If you're considering bringing e-mail marketing systems in-house, read on. If you're not, read on anyway. This is a hot topic based on the way today's businesses are run. We want to make the complex
simple, for ourselves and our customers. So finding the right partners to support our businesses is critical. But sometimes we think that to do the job best, to guarantee the best quality for our
customers, we have to do things ourselves. Thus the question, should I bring e-mail marketing in-house? (Translation: should I license a product, integrate it with my infrastructure, set up a mailing
server environment and manage all aspects of the system?)
In 2002 Forrester published a report with a big prediction: "Most marketers hope to bring e-mail marketing in-house by 2003." But
then it made a distinction. It said for those marketing to business consumers, in-house e-mail marketing might make sense because integration with CRM Systems and Sales Force Automation is critical.
But large-scale consumer marketers with complex systems and expanding lists might be more successful with application service providers and agencies. In 2002 no one was talking about deliverability as
an issue. Furthermore, there weren't any controls on affiliates, third parties or the use of e-mail.
Fast forward to 2005. Many large scale and small scale organizations are using
internal e-mail systems. And they have buyer's remorse when they see the cool gadgets available with Application Service Providers (ASPs). Three years ago businesses were all about reporting and cool
features. Today they're about responsibility, simplifying systems for their customers and Total Cost of Ownership (TCO).

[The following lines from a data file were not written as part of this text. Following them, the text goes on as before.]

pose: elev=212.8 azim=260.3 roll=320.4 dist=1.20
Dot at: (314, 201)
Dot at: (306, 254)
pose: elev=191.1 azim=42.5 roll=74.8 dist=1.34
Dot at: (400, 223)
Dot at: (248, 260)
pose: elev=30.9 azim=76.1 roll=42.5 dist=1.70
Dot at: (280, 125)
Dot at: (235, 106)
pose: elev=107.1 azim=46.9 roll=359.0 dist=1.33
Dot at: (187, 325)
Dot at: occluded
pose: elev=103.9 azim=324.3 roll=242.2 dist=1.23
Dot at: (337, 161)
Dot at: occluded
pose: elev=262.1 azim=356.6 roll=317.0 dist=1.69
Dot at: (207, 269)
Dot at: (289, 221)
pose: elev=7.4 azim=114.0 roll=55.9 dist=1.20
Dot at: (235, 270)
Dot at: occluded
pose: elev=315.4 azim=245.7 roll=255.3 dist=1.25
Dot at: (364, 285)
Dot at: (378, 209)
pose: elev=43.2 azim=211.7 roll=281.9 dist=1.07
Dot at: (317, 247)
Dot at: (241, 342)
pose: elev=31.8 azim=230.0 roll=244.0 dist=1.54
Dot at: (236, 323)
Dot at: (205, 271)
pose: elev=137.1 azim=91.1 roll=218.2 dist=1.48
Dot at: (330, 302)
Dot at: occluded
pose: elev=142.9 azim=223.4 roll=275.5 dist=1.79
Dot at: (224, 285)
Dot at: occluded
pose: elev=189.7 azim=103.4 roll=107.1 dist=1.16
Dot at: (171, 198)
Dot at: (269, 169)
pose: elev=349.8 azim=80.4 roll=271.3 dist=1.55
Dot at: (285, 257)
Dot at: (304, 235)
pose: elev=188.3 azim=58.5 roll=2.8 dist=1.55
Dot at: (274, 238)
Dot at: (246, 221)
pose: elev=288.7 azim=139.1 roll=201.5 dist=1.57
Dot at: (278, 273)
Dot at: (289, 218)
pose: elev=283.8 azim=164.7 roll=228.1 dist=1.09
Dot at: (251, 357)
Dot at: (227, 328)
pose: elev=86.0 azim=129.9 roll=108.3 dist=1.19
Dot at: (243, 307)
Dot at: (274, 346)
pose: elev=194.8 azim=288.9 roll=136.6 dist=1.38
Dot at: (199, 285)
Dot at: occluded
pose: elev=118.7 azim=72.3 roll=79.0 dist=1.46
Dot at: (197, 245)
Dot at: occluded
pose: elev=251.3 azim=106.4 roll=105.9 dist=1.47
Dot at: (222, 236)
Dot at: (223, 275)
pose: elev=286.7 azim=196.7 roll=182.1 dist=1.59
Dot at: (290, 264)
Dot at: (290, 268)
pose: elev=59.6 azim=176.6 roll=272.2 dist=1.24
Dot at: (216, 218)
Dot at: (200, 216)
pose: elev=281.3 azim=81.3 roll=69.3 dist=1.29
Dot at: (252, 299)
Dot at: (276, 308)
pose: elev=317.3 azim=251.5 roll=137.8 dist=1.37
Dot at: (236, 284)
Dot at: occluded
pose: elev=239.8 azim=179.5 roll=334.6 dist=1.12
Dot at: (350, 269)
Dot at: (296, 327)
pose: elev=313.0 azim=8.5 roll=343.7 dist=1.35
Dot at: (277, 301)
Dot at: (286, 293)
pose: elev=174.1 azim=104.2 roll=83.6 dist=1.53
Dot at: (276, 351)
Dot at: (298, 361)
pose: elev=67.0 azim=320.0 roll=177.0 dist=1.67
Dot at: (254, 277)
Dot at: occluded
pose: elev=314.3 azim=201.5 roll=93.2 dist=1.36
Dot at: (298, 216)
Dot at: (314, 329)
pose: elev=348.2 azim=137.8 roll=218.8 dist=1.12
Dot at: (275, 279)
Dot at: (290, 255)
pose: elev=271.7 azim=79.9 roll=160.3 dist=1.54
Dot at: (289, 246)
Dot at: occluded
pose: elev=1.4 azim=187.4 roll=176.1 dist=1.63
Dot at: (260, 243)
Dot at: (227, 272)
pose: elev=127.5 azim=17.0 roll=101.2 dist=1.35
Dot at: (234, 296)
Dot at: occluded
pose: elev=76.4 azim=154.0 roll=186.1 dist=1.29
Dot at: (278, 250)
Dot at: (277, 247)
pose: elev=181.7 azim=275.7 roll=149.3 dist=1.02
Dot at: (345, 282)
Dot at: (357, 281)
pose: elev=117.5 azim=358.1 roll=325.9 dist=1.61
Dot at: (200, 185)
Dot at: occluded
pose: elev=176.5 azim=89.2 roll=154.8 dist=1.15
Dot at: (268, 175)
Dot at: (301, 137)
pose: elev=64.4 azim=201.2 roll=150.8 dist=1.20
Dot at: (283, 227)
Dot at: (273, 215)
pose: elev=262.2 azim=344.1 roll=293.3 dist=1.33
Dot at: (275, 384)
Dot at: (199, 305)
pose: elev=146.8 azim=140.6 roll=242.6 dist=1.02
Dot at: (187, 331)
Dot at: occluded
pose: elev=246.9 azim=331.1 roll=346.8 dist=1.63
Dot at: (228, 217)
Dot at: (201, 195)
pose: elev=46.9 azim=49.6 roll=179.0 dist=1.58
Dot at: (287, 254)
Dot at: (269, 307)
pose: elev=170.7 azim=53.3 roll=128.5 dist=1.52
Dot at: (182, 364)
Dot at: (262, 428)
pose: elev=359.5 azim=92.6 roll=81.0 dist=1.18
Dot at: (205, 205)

Because TCO is one of the biggest issues to consider today, here are
a few points to think about:
- Transactional Repository. Hosted e-mail services offer tremendous financial advantages in terms of archiving and storage capacity. You are typically
not charged for hosting hundreds of lines of data for each campaign and in many cases it is archived for you at little to no costs compared to your internal costs to manage and archive this.
- Image Hosting. Instead of requiring you to host images on your own servers, many outside systems will allow you to host images for your e-mails for small fees or free. Over time, this can
be a nice savings in both resource costs and server capacity.
- List Management. If you do not have a database in-house or are using rudimentary database technologies, many of the
e-mail systems offer robust database management and storage services that allow detailed queries, segmentation, advanced reporting and customizable fields.
- Forms and Web Pages. Many
of the newer systems will offer form hosting, surveying, hosting, opt-out and preference pages that can be built on the fly. Developing and managing this internally adds significant cost and resource
time to host, create and integrate with your current e-mail systems.
- Mail Server Capacity. You should consider the network costs of sending an e-mail through your own servers. The
costs are often difficult to calculate precisely. But imagine the immeasurable time cost of sending an e-mail to 50,000 names at noon when your servers can only accommodate 7,000 names.
- Managing Opt Outs. The systems have become so advanced and automated that you can easily create single-click opt outs, custom opt out forms and double opt out methods that can be managed
automatically for you.
- Reporting and Analysis. Unless you're willing to spend twice the normal cost, you will most likely never have in-house reporting systems that are as thorough
as those of ASPs.
If you are contemplating licensing server-based software or questioning your current internal system, then spend a bit of your research budget on testing
third-party, hosted services. You'll want to understand what you'll be missing or gaining (for example, control versus flexibility). If you bring the system in-house, you will likely have tighter
integration and more control, but you will not benefit from the product advancements of a hosted solution and it will be harder to understand your TCO. I believe that if you have an internal system,
your capabilities will always be a few years behind the market. Most importantly, you want to keep things as seamless as possible to make the complex simple for you and your customers.